Instructions for the task: From the line that includes "X510000Y100000D02*" down to the final line of the data below, copy every line exactly and leave the rest out.
⁂
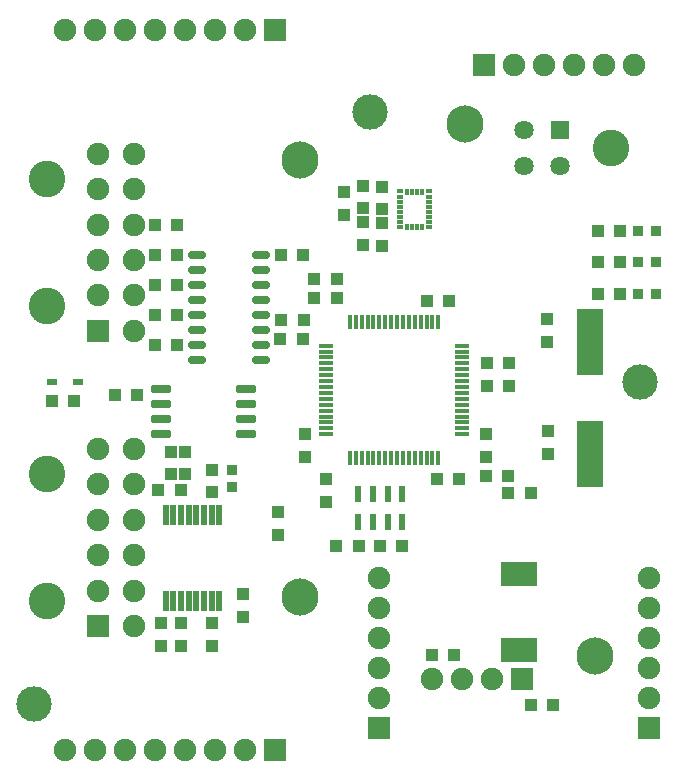
<source format=gts>
G04*
G04 #@! TF.GenerationSoftware,Altium Limited,Altium Designer,20.2.6 (244)*
G04*
G04 Layer_Color=8388736*
%FSLAX44Y44*%
%MOMM*%
G71*
G04*
G04 #@! TF.SameCoordinates,D8BAA703-6470-441F-A09B-1F1B88CACBC1*
G04*
G04*
G04 #@! TF.FilePolarity,Negative*
G04*
G01*
G75*
%ADD22R,0.9000X0.9000*%
%ADD29R,0.9000X0.9000*%
G04:AMPARAMS|DCode=31|XSize=1.71mm|YSize=0.68mm|CornerRadius=0.195mm|HoleSize=0mm|Usage=FLASHONLY|Rotation=180.000|XOffset=0mm|YOffset=0mm|HoleType=Round|Shape=RoundedRectangle|*
%AMROUNDEDRECTD31*
21,1,1.7100,0.2900,0,0,180.0*
21,1,1.3200,0.6800,0,0,180.0*
1,1,0.3900,-0.6600,0.1450*
1,1,0.3900,0.6600,0.1450*
1,1,0.3900,0.6600,-0.1450*
1,1,0.3900,-0.6600,-0.1450*
%
%ADD31ROUNDEDRECTD31*%
%ADD32R,0.4000X1.3000*%
%ADD33R,1.3000X0.4000*%
%ADD34R,3.1000X2.1000*%
%ADD35R,0.6000X1.7500*%
%ADD36R,1.0000X1.0000*%
%ADD37R,0.6300X1.4100*%
%ADD38O,1.5500X0.7000*%
%ADD39R,0.6300X0.3800*%
%ADD40R,0.3800X0.6300*%
%ADD41R,0.9000X0.6000*%
%ADD42R,2.2000X5.7000*%
%ADD43R,1.0000X1.0000*%
%ADD44C,3.0000*%
%ADD45C,1.9000*%
%ADD46R,1.9000X1.9000*%
%ADD47R,1.9000X1.9000*%
%ADD48C,3.1480*%
%ADD49C,3.1000*%
%ADD50R,1.6300X1.6300*%
%ADD51C,1.6300*%
D22*
X546340Y406400D02*
D03*
X561340D02*
D03*
X546340Y433070D02*
D03*
X561340D02*
D03*
X546340Y459740D02*
D03*
X561340D02*
D03*
D29*
X202500Y257522D02*
D03*
Y242522D02*
D03*
D31*
X142950Y287950D02*
D03*
Y300650D02*
D03*
Y313350D02*
D03*
Y326050D02*
D03*
X215050D02*
D03*
Y313350D02*
D03*
Y300650D02*
D03*
Y287950D02*
D03*
D32*
X377500Y267500D02*
D03*
X372501D02*
D03*
X367501D02*
D03*
X362500D02*
D03*
X357501D02*
D03*
X352500D02*
D03*
X347500D02*
D03*
X342501D02*
D03*
X337500D02*
D03*
X332501D02*
D03*
X327500D02*
D03*
X322500D02*
D03*
X317501D02*
D03*
X312500D02*
D03*
X307501D02*
D03*
X302501D02*
D03*
Y382500D02*
D03*
X307501D02*
D03*
X312500D02*
D03*
X317501D02*
D03*
X322500D02*
D03*
X327500D02*
D03*
X332501D02*
D03*
X337500D02*
D03*
X342501D02*
D03*
X347500D02*
D03*
X352500D02*
D03*
X357501D02*
D03*
X362500D02*
D03*
X367501D02*
D03*
X372501D02*
D03*
X377500D02*
D03*
D33*
X282501Y287500D02*
D03*
Y292500D02*
D03*
Y297500D02*
D03*
Y302500D02*
D03*
Y307500D02*
D03*
Y312500D02*
D03*
Y317500D02*
D03*
Y322500D02*
D03*
Y327500D02*
D03*
Y332500D02*
D03*
Y337500D02*
D03*
Y342500D02*
D03*
Y347500D02*
D03*
Y352500D02*
D03*
Y357500D02*
D03*
Y362500D02*
D03*
X397501D02*
D03*
Y357500D02*
D03*
Y352500D02*
D03*
Y347500D02*
D03*
Y342500D02*
D03*
Y337500D02*
D03*
Y332500D02*
D03*
Y327500D02*
D03*
Y322500D02*
D03*
Y317500D02*
D03*
Y312500D02*
D03*
Y307500D02*
D03*
Y302500D02*
D03*
Y297500D02*
D03*
Y292500D02*
D03*
Y287500D02*
D03*
D34*
X445516Y168906D02*
D03*
Y104906D02*
D03*
D35*
X146501Y146520D02*
D03*
X153000D02*
D03*
X159501D02*
D03*
X166000D02*
D03*
X172500D02*
D03*
X179000D02*
D03*
X185501D02*
D03*
X192001D02*
D03*
X146501Y219020D02*
D03*
X153000D02*
D03*
X159501D02*
D03*
X166000D02*
D03*
X172500D02*
D03*
X179000D02*
D03*
X185501D02*
D03*
X192001D02*
D03*
D36*
X371754Y100838D02*
D03*
X390754D02*
D03*
X474828Y58674D02*
D03*
X455828D02*
D03*
X272500Y402520D02*
D03*
X291501D02*
D03*
X272500Y419000D02*
D03*
X291500D02*
D03*
X436848Y238017D02*
D03*
X455848D02*
D03*
X417501Y252563D02*
D03*
X436501D02*
D03*
X531340Y406400D02*
D03*
X512340D02*
D03*
X531340Y433070D02*
D03*
X512340D02*
D03*
X531340Y459740D02*
D03*
X512340D02*
D03*
X386501Y400520D02*
D03*
X367501D02*
D03*
X376000Y250000D02*
D03*
X395000D02*
D03*
X159501Y240520D02*
D03*
X140500D02*
D03*
X137210Y439420D02*
D03*
X156210D02*
D03*
X291000Y193000D02*
D03*
X310000D02*
D03*
X347000Y193000D02*
D03*
X328000D02*
D03*
X69000Y316000D02*
D03*
X50000D02*
D03*
X156210Y464820D02*
D03*
X137210D02*
D03*
X156210Y414020D02*
D03*
X137210D02*
D03*
X262840Y439420D02*
D03*
X243840D02*
D03*
X137210Y388620D02*
D03*
X156210D02*
D03*
X137210Y363220D02*
D03*
X156210D02*
D03*
X262500Y368000D02*
D03*
X243500D02*
D03*
X244500Y384000D02*
D03*
X263500D02*
D03*
X122500Y321000D02*
D03*
X103500D02*
D03*
D37*
X309500Y213000D02*
D03*
Y237000D02*
D03*
X322000Y213000D02*
D03*
X334500D02*
D03*
X347000D02*
D03*
Y237000D02*
D03*
X334500D02*
D03*
X322000D02*
D03*
D38*
X173000Y439400D02*
D03*
Y426700D02*
D03*
Y414000D02*
D03*
Y401300D02*
D03*
Y388600D02*
D03*
Y375900D02*
D03*
Y363200D02*
D03*
Y350500D02*
D03*
X227500Y439400D02*
D03*
Y426700D02*
D03*
Y414000D02*
D03*
Y401300D02*
D03*
Y388600D02*
D03*
Y375900D02*
D03*
Y363200D02*
D03*
Y350500D02*
D03*
D39*
X344800Y467250D02*
D03*
Y471550D02*
D03*
Y475850D02*
D03*
Y480150D02*
D03*
Y484450D02*
D03*
Y488750D02*
D03*
Y493050D02*
D03*
X369200D02*
D03*
Y488750D02*
D03*
Y484450D02*
D03*
Y480150D02*
D03*
Y475850D02*
D03*
Y471550D02*
D03*
Y467250D02*
D03*
Y462950D02*
D03*
X344800D02*
D03*
D40*
X350550Y492700D02*
D03*
X354850D02*
D03*
X359150D02*
D03*
X363450D02*
D03*
Y463300D02*
D03*
X359150D02*
D03*
X354850D02*
D03*
X350550D02*
D03*
D41*
X72000Y332000D02*
D03*
X50000D02*
D03*
D42*
X505793Y366020D02*
D03*
Y271020D02*
D03*
D43*
X418501Y328520D02*
D03*
Y347520D02*
D03*
X437500Y328520D02*
D03*
Y347520D02*
D03*
X470500Y271020D02*
D03*
Y290020D02*
D03*
X469501Y366020D02*
D03*
Y385020D02*
D03*
X282501Y230520D02*
D03*
Y249520D02*
D03*
X185501Y238520D02*
D03*
Y257520D02*
D03*
X264501Y268520D02*
D03*
Y287520D02*
D03*
X417501Y268520D02*
D03*
Y287520D02*
D03*
X143000Y108500D02*
D03*
Y127500D02*
D03*
X212000Y152000D02*
D03*
Y133000D02*
D03*
X159500Y108562D02*
D03*
Y127563D02*
D03*
X185501Y108562D02*
D03*
Y127563D02*
D03*
X314000Y448000D02*
D03*
Y467000D02*
D03*
Y498000D02*
D03*
Y479000D02*
D03*
X330000Y497000D02*
D03*
Y478000D02*
D03*
Y447000D02*
D03*
Y466000D02*
D03*
X297674Y473500D02*
D03*
Y492500D02*
D03*
X242000Y221500D02*
D03*
Y202500D02*
D03*
X151000Y253500D02*
D03*
Y272500D02*
D03*
X163000D02*
D03*
Y253500D02*
D03*
D44*
X35000Y59000D02*
D03*
X548000Y332000D02*
D03*
X320000Y560000D02*
D03*
D45*
X111896Y630000D02*
D03*
X137295Y630001D02*
D03*
X162697Y629999D02*
D03*
X188097D02*
D03*
X213497D02*
D03*
X86497Y630000D02*
D03*
X61097D02*
D03*
X327000Y165500D02*
D03*
X326999Y140101D02*
D03*
X327001Y114700D02*
D03*
Y89300D02*
D03*
Y63900D02*
D03*
X422700Y80000D02*
D03*
X397300D02*
D03*
X371900D02*
D03*
X119501Y275000D02*
D03*
X89501D02*
D03*
X119501Y245000D02*
D03*
X89501D02*
D03*
X119501Y215000D02*
D03*
X89501D02*
D03*
X119501Y185000D02*
D03*
X89501D02*
D03*
X119501Y155000D02*
D03*
X89501D02*
D03*
X119501Y125000D02*
D03*
X119500Y525000D02*
D03*
X89500D02*
D03*
X119500Y495000D02*
D03*
X89500D02*
D03*
X119500Y465000D02*
D03*
X89500D02*
D03*
X119500Y435000D02*
D03*
X89500D02*
D03*
X119500Y405000D02*
D03*
X89500D02*
D03*
X119500Y375000D02*
D03*
X441900Y600001D02*
D03*
X467300D02*
D03*
X492700D02*
D03*
X518101Y599999D02*
D03*
X543500Y600000D02*
D03*
X111896Y20000D02*
D03*
X137295Y20001D02*
D03*
X162697Y19999D02*
D03*
X188097D02*
D03*
X213497D02*
D03*
X86497Y20000D02*
D03*
X61097D02*
D03*
X555600Y165500D02*
D03*
X555599Y140101D02*
D03*
X555601Y114700D02*
D03*
Y89300D02*
D03*
Y63900D02*
D03*
D46*
X238897Y629999D02*
D03*
X448100Y80000D02*
D03*
X416500Y600001D02*
D03*
X238897Y19999D02*
D03*
D47*
X327001Y38500D02*
D03*
X89501Y125000D02*
D03*
X89500Y375000D02*
D03*
X555601Y38500D02*
D03*
D48*
X400000Y550000D02*
D03*
X260000Y520000D02*
D03*
Y150000D02*
D03*
X510000Y100000D02*
D03*
D49*
X46501Y146500D02*
D03*
Y253500D02*
D03*
X523600Y530000D02*
D03*
X46500Y396500D02*
D03*
Y503500D02*
D03*
D50*
X480400Y545000D02*
D03*
D51*
Y515000D02*
D03*
X450400Y545000D02*
D03*
Y515000D02*
D03*
M02*

</source>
⁂
The completed task:
X510000Y100000D02*
D03*
D49*
X46501Y146500D02*
D03*
Y253500D02*
D03*
X523600Y530000D02*
D03*
X46500Y396500D02*
D03*
Y503500D02*
D03*
D50*
X480400Y545000D02*
D03*
D51*
Y515000D02*
D03*
X450400Y545000D02*
D03*
Y515000D02*
D03*
M02*

</source>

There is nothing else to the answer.